Records provided Block Start

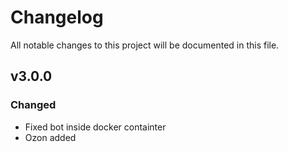 # Changelog
All notable changes to this project will be documented in this file.

## v3.0.0
### Changed
  - Fixed bot inside docker containter
  - Ozon added
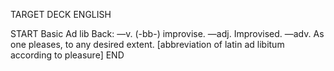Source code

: TARGET DECK
ENGLISH

START
Basic
Ad lib
Back: —v. (-bb-) improvise. —adj. Improvised. —adv. As one pleases, to any desired extent. [abbreviation of latin ad libitum according to pleasure]
END
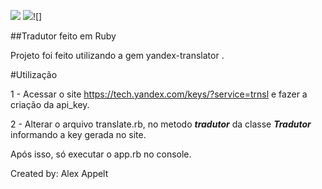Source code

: ![](https://img.shields.io/badge/Version-1.0-suce%3Dcess) ![](https://img.shields.io/badge/Creator-AlexAppelt-yellow)![]

##Tradutor feito em Ruby

Projeto foi feito utilizando a gem yandex-translator .

#Utilização

1 - Acessar o site https://tech.yandex.com/keys/?service=trnsl 
e fazer a criação da api_key.

2 - Alterar o arquivo translate.rb, no metodo **_tradutor_** da classe **_Tradutor_**
informando a key gerada no site.

Após isso, só executar o app.rb no console.


Created by: Alex Appelt
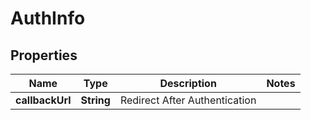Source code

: 

# AuthInfo


## Properties

| Name | Type | Description | Notes |
|------------ | ------------- | ------------- | -------------|
|**callbackUrl** | **String** | Redirect After Authentication |  |



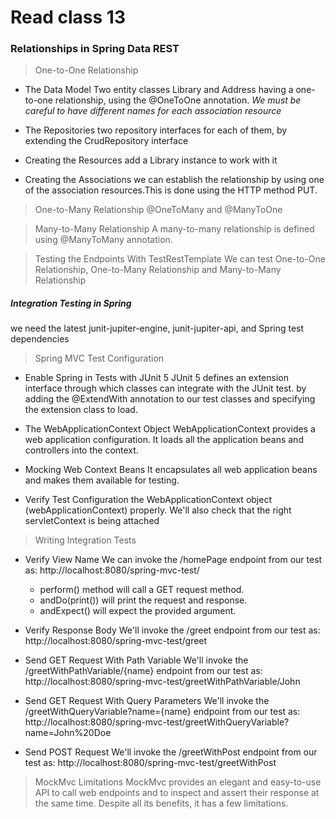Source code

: # Read class 13

### Relationships in Spring Data REST

> One-to-One Relationship
 - The Data Model
   Two entity classes Library and Address having a one-to-one relationship, using the @OneToOne annotation.
   *We must be careful to have different names for each association resource*

 - The Repositories
    two repository interfaces for each of them, by extending the CrudRepository interface

 - Creating the Resources
    add a Library instance to work with it

 - Creating the Associations
   we can establish the relationship by using one of the association resources.This is done using the HTTP method PUT.


> One-to-Many Relationship
  @OneToMany and @ManyToOne

> Many-to-Many Relationship
 A many-to-many relationship is defined using @ManyToMany annotation.

> Testing the Endpoints With TestRestTemplate
 We can test One-to-One Relationship, One-to-Many Relationship and Many-to-Many Relationship

 ##### Integration Testing in Spring
we need the latest junit-jupiter-engine, junit-jupiter-api, and Spring test dependencies

>  Spring MVC Test Configuration
 - Enable Spring in Tests with JUnit 5
   JUnit 5 defines an extension interface through which classes can integrate with the JUnit test.
    by adding the @ExtendWith annotation to our test classes and specifying the extension class to load. 
 - The WebApplicationContext Object
    WebApplicationContext provides a web application configuration. It loads all the application beans and controllers into the context.

 - Mocking Web Context Beans
    It encapsulates all web application beans and makes them available for testing.

 - Verify Test Configuration
   the WebApplicationContext object (webApplicationContext) properly. We'll also check that the right servletContext is being attached

> Writing Integration Tests
  - Verify View Name
     We can invoke the /homePage endpoint from our test as:
       http://localhost:8080/spring-mvc-test/

    - perform() method will call a GET request method.
    - andDo(print()) will print the request and response.
    - andExpect() will expect the provided argument.

  - Verify Response Body
     We'll invoke the /greet endpoint from our test as:
     http://localhost:8080/spring-mvc-test/greet

  -  Send GET Request With Path Variable
      We'll invoke the /greetWithPathVariable/{name} endpoint from our test as:
      http://localhost:8080/spring-mvc-test/greetWithPathVariable/John

  - Send GET Request With Query Parameters
   We'll invoke the /greetWithQueryVariable?name={name} endpoint from our test as: http://localhost:8080/spring-mvc-test/greetWithQueryVariable?name=John%20Doe

  - Send POST Request
    We'll invoke the /greetWithPost endpoint from our test as:
    http://localhost:8080/spring-mvc-test/greetWithPost

> MockMvc Limitations
MockMvc provides an elegant and easy-to-use API to call web endpoints and to inspect and assert their response at the same time. Despite all its benefits, it has a few limitations.
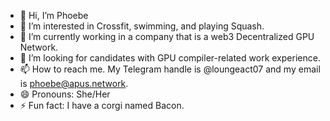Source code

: - 👋 Hi, I’m Phoebe
- 👀 I’m interested in Crossfit, swimming, and playing Squash. 
- 🌱 I’m currently working in a company that is a web3 Decentralized GPU Network. 
- 💞️ I’m looking for candidates with GPU compiler-related work experience.
- 📫 How to reach me. My Telegram handle is @loungeact07 and my email is phoebe@apus.network.
- 😄 Pronouns: She/Her
- ⚡ Fun fact: I have a corgi named Bacon. 

<!---
PhoebeNNN/PhoebeNNN is a ✨ special ✨ repository because its `README.md` (this file) appears on your GitHub profile.
You can click the Preview link to take a look at your changes.
--->
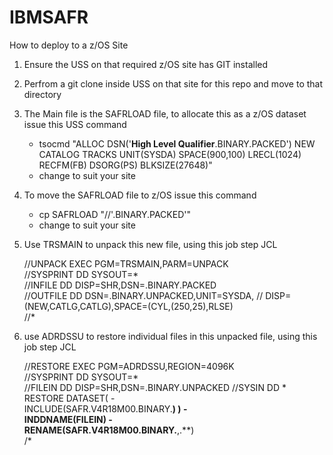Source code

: # IBMSAFR

How to deploy to a z/OS Site

1.   Ensure the USS on that required z/OS site has GIT installed
2.   Perfrom a git clone inside USS on that site for this repo and move to that directory
3.   The Main file is the SAFRLOAD file, to allocate this as a z/OS dataset issue this USS command
      -   tsocmd "ALLOC DSN('**High Level Qualifier**.BINARY.PACKED') NEW CATALOG TRACKS UNIT(SYSDA) SPACE(900,100) LRECL(1024) RECFM(FB) DSORG(PS) BLKSIZE(27648)"   
      -   change <High Level Qualifier> to suit your site
4.   To move the SAFRLOAD file to z/OS issue this command
      -   cp  SAFRLOAD "//'<High Level Qualifier>.BINARY.PACKED'"
      -   change <High Level Qualifier> to suit your site
5.   Use TRSMAIN to unpack this new file, using this job step JCL
      
     //UNPACK   EXEC PGM=TRSMAIN,PARM=UNPACK                          
     //SYSPRINT DD SYSOUT=*                                           
     //INFILE DD DISP=SHR,DSN=<High Level Qualifier>.BINARY.PACKED        
     //OUTFILE  DD DSN=<High Level Qualifier>.BINARY.UNPACKED,UNIT=SYSDA, 
     //            DISP=(NEW,CATLG,CATLG),SPACE=(CYL,(250,25),RLSE)   
     //*   
  
6. use ADRDSSU to restore individual files in this unpacked file, using this job step JCL

     //RESTORE  EXEC PGM=ADRDSSU,REGION=4096K                      
     //SYSPRINT DD SYSOUT=*                                        
     //FILEIN   DD DISP=SHR,DSN=<High Level Qualifier>.BINARY.UNPACKED 
     //SYSIN    DD  *                                              
      RESTORE DATASET(   -                                         
        INCLUDE(SAFR.V4R18M00.BINARY.**) )    -                    
        INDDNAME(FILEIN)  -                                        
        RENAME(SAFR.V4R18M00.BINARY.**,<High Level Qualifier>.**)    
     /*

Records provided Block End

From the records above, reproduce exactly the lines from the one with "the WebApplicationContext object (webApplicationContext)" to the one with "We can invoke", both included, and no others.

   the WebApplicationContext object (webApplicationContext) properly. We'll also check that the right servletContext is being attached

> Writing Integration Tests
  - Verify View Name
     We can invoke the /homePage endpoint from our test as:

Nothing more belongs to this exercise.